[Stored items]
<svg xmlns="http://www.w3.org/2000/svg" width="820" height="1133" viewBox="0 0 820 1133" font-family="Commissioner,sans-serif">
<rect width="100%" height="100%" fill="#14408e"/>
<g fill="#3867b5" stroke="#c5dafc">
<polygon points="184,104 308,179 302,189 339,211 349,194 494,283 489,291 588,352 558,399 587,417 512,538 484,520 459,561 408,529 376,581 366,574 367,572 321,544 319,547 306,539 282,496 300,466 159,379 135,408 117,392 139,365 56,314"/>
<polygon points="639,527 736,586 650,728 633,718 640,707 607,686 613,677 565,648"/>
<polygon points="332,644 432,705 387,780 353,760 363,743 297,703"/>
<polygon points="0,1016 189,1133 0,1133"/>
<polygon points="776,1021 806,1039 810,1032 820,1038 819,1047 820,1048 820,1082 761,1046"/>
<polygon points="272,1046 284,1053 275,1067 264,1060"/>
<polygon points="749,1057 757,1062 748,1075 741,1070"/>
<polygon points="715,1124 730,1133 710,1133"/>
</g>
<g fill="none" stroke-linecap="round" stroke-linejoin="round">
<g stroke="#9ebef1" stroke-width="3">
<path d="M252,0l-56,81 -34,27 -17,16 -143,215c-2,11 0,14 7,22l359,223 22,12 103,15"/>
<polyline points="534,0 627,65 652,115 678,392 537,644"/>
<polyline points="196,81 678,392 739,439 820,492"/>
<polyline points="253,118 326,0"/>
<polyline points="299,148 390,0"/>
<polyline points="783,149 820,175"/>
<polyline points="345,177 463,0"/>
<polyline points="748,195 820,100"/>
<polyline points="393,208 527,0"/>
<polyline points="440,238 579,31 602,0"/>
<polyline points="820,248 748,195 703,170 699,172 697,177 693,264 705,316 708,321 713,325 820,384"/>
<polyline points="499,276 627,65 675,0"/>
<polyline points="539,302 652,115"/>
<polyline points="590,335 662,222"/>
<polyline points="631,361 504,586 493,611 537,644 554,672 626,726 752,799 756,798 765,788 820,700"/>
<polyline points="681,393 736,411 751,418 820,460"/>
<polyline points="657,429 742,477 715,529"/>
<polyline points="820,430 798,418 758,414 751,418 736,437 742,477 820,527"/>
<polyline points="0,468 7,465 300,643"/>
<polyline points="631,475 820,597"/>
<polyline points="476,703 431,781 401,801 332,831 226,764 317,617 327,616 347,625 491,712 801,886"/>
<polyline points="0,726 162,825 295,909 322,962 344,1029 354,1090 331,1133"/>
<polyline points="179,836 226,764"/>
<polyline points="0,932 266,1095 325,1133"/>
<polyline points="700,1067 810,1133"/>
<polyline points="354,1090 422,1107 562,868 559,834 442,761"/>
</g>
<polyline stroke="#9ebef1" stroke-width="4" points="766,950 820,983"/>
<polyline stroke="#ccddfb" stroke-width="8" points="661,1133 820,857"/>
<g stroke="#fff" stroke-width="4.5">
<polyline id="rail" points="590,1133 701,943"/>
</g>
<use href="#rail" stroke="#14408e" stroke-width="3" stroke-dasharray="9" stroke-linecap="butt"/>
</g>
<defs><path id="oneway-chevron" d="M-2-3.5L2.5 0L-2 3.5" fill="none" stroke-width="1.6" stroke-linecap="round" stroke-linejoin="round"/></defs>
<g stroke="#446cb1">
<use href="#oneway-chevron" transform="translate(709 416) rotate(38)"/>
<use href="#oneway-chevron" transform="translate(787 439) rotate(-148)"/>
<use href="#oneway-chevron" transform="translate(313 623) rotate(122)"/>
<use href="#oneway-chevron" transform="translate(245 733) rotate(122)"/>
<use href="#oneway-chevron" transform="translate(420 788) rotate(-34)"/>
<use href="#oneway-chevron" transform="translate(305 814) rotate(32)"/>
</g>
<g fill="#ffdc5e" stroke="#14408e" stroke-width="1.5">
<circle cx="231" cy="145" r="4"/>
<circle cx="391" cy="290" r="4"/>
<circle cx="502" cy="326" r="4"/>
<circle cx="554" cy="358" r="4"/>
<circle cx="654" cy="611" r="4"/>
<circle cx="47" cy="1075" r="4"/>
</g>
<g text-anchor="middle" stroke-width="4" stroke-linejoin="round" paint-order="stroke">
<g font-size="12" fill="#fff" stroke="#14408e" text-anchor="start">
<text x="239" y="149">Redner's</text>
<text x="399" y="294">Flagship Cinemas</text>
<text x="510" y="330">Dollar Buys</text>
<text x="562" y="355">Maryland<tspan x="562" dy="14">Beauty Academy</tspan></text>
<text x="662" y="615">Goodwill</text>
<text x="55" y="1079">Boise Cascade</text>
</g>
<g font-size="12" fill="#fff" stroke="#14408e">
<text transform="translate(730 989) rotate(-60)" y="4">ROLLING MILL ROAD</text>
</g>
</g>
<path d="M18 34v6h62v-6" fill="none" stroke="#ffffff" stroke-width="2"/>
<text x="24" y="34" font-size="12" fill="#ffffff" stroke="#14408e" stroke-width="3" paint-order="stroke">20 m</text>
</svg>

*WORK REQUIRED:* Copy the records exactly.

*RESULT OF THE TASK:*
<svg xmlns="http://www.w3.org/2000/svg" width="820" height="1133" viewBox="0 0 820 1133" font-family="Commissioner,sans-serif">
<rect width="100%" height="100%" fill="#14408e"/>
<g fill="#3867b5" stroke="#c5dafc">
<polygon points="184,104 308,179 302,189 339,211 349,194 494,283 489,291 588,352 558,399 587,417 512,538 484,520 459,561 408,529 376,581 366,574 367,572 321,544 319,547 306,539 282,496 300,466 159,379 135,408 117,392 139,365 56,314"/>
<polygon points="639,527 736,586 650,728 633,718 640,707 607,686 613,677 565,648"/>
<polygon points="332,644 432,705 387,780 353,760 363,743 297,703"/>
<polygon points="0,1016 189,1133 0,1133"/>
<polygon points="776,1021 806,1039 810,1032 820,1038 819,1047 820,1048 820,1082 761,1046"/>
<polygon points="272,1046 284,1053 275,1067 264,1060"/>
<polygon points="749,1057 757,1062 748,1075 741,1070"/>
<polygon points="715,1124 730,1133 710,1133"/>
</g>
<g fill="none" stroke-linecap="round" stroke-linejoin="round">
<g stroke="#9ebef1" stroke-width="3">
<path d="M252,0l-56,81 -34,27 -17,16 -143,215c-2,11 0,14 7,22l359,223 22,12 103,15"/>
<polyline points="534,0 627,65 652,115 678,392 537,644"/>
<polyline points="196,81 678,392 739,439 820,492"/>
<polyline points="253,118 326,0"/>
<polyline points="299,148 390,0"/>
<polyline points="783,149 820,175"/>
<polyline points="345,177 463,0"/>
<polyline points="748,195 820,100"/>
<polyline points="393,208 527,0"/>
<polyline points="440,238 579,31 602,0"/>
<polyline points="820,248 748,195 703,170 699,172 697,177 693,264 705,316 708,321 713,325 820,384"/>
<polyline points="499,276 627,65 675,0"/>
<polyline points="539,302 652,115"/>
<polyline points="590,335 662,222"/>
<polyline points="631,361 504,586 493,611 537,644 554,672 626,726 752,799 756,798 765,788 820,700"/>
<polyline points="681,393 736,411 751,418 820,460"/>
<polyline points="657,429 742,477 715,529"/>
<polyline points="820,430 798,418 758,414 751,418 736,437 742,477 820,527"/>
<polyline points="0,468 7,465 300,643"/>
<polyline points="631,475 820,597"/>
<polyline points="476,703 431,781 401,801 332,831 226,764 317,617 327,616 347,625 491,712 801,886"/>
<polyline points="0,726 162,825 295,909 322,962 344,1029 354,1090 331,1133"/>
<polyline points="179,836 226,764"/>
<polyline points="0,932 266,1095 325,1133"/>
<polyline points="700,1067 810,1133"/>
<polyline points="354,1090 422,1107 562,868 559,834 442,761"/>
</g>
<polyline stroke="#9ebef1" stroke-width="4" points="766,950 820,983"/>
<polyline stroke="#ccddfb" stroke-width="8" points="661,1133 820,857"/>
<g stroke="#fff" stroke-width="4.5">
<polyline id="rail" points="590,1133 701,943"/>
</g>
<use href="#rail" stroke="#14408e" stroke-width="3" stroke-dasharray="9" stroke-linecap="butt"/>
</g>
<defs><path id="oneway-chevron" d="M-2-3.5L2.5 0L-2 3.5" fill="none" stroke-width="1.6" stroke-linecap="round" stroke-linejoin="round"/></defs>
<g stroke="#446cb1">
<use href="#oneway-chevron" transform="translate(709 416) rotate(38)"/>
<use href="#oneway-chevron" transform="translate(787 439) rotate(-148)"/>
<use href="#oneway-chevron" transform="translate(313 623) rotate(122)"/>
<use href="#oneway-chevron" transform="translate(245 733) rotate(122)"/>
<use href="#oneway-chevron" transform="translate(420 788) rotate(-34)"/>
<use href="#oneway-chevron" transform="translate(305 814) rotate(32)"/>
</g>
<g fill="#ffdc5e" stroke="#14408e" stroke-width="1.5">
<circle cx="231" cy="145" r="4"/>
<circle cx="391" cy="290" r="4"/>
<circle cx="502" cy="326" r="4"/>
<circle cx="554" cy="358" r="4"/>
<circle cx="654" cy="611" r="4"/>
<circle cx="47" cy="1075" r="4"/>
</g>
<g text-anchor="middle" stroke-width="4" stroke-linejoin="round" paint-order="stroke">
<g font-size="12" fill="#fff" stroke="#14408e" text-anchor="start">
<text x="239" y="149">Redner's</text>
<text x="399" y="294">Flagship Cinemas</text>
<text x="510" y="330">Dollar Buys</text>
<text x="562" y="355">Maryland<tspan x="562" dy="14">Beauty Academy</tspan></text>
<text x="662" y="615">Goodwill</text>
<text x="55" y="1079">Boise Cascade</text>
</g>
<g font-size="12" fill="#fff" stroke="#14408e">
<text transform="translate(730 989) rotate(-60)" y="4">ROLLING MILL ROAD</text>
</g>
</g>
<path d="M18 34v6h62v-6" fill="none" stroke="#ffffff" stroke-width="2"/>
<text x="24" y="34" font-size="12" fill="#ffffff" stroke="#14408e" stroke-width="3" paint-order="stroke">20 m</text>
</svg>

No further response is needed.